Friday, July 27, 2012

The Center Holds




An image of a carrot haired young man being arraigned in court fills the upper half of the front page of the Boston Globe.  He stares vacantly into the near distance.  People around the nation wonder what possessed him to arm himself, to fire automatic weapons into a theater full of movie-goers, to booby-trap his own apartment  - with the knowledge and expectation that police would be entering it to investigate.

Until yesterday, the story was on the front page.  It had supplanted the story of the bombing of a busload of Jewish human beings  in Bulgaria less than a week prior.  In the inner pages of the paper, the ebb and flow of power in Syria dominates and then, of course there are the frequent articles about drone warfare – and all of this in the midst of so much press about a presidential campaign that seems to be maxing out in absurdity at times.

On our island, the weather was oppressively humid yesterday – the kind of heavy moisture that enervates and leaves a body one wondering if she is coming down with something.   I moved restlessly from one place in the house to another, unable to focus or concentrate.   The carrot haired young man continued to stare – silently – without expression – without emotion –and I wondered with the nation: “What possessed him…..?”   No answers came.  But the question continued to nag.

With little appetite, I tried to get some lunch down – simply because it was noon and that is what one does at noon in our household.  A curious aching in my heart region kept drawing attention to itself.  I had been trying to ignore and avoid it.  It persisted.   Finally - tears began to seep out of eyes too long dry.  Just a stingy few at first - - and then flowing a little more freely until my whole body felt like I was squeezing them out.   I let the anguish take hold – wrenching its way up out of my belly in animal cries.  It continued for awhile and then, like water finding its own level, the storm subsided, the heart-ache eased and I began to think a little more clearly again.   Sometimes the world is just too much.

As I pondered my own gut response through the rest of the day, very little insight came until I returned to my own breath and began to find the center again.  I do not like being overcome in such a way – but it happens.  The task then is to find my way back to center.

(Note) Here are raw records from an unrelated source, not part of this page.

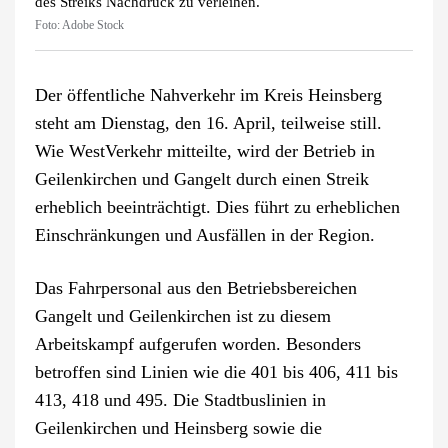
des Streiks Nachdruck zu verleihen.
Foto: Adobe Stock
Der öffentliche Nahverkehr im Kreis Heinsberg
steht am Dienstag, den 16. April, teilweise still.
Wie WestVerkehr mitteilte, wird der Betrieb in
Geilenkirchen und Gangelt durch einen Streik
erheblich beeinträchtigt. Dies führt zu erheblichen
Einschränkungen und Ausfällen in der Region.
Das Fahrpersonal aus den Betriebsbereichen
Gangelt und Geilenkirchen ist zu diesem
Arbeitskampf aufgerufen worden. Besonders
betroffen sind Linien wie die 401 bis 406, 411 bis
413, 418 und 495. Die Stadtbuslinien in
Geilenkirchen und Heinsberg sowie die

This is an ongoing endeavor for me in the work of living nonviolence – to somehow hold the center. There is often a kind of chaos swirling around in which humans seem to feed on the energy of catastrophic events like the bus bombing and the massacre in Aurora.  Horror and outrage, grief and disbelief, revenge rhetoric and hopelessness all pull the collective consciousness of the events away from the balance that holds at the center of all things – almost a centripetal force that serves to expand the effect of the violent event.  I get caught in the maelstrom too.

But - - - that is not who I choose to be and it is not the response to life that I wish to make.  So the years of discipline begin to take hold again and I breathe….I pray……I focus.  This week, the comfort comes from Isaiah 43:1-3


But now thus says the Lord,
He who created you, O Jacob,
He who formed you O Israel:
Do not fear, for I have redeemed you;
I have called you by name,
You are mine.
When you pass through the waters
I will be with you;
And through rivers, they
Shall not overwhelm you;
When you walk through fire you
Shall not be burned,
And the flame shall not
Consume you.
For I am the Lord your God,
The holy One of Israel, your
Savior.

The words are a flow of Divine mercy that gains the redemption and restoration of Israel.   In my temporary state of exile, what I need is to know that the center holds – that the greater story that embraces humankind is a story of wholeness. The ancient metaphors work.  They convey a truth greater than our finite understanding, greater than our multitudes of violence and sorrow and tragedy and suffering.


For today, for this moment, the work of living nonviolence is the work of returning to center and finding that it, indeed, does hold.  From there, the witness of a nonviolent response can be heard and believed and – maybe even understood.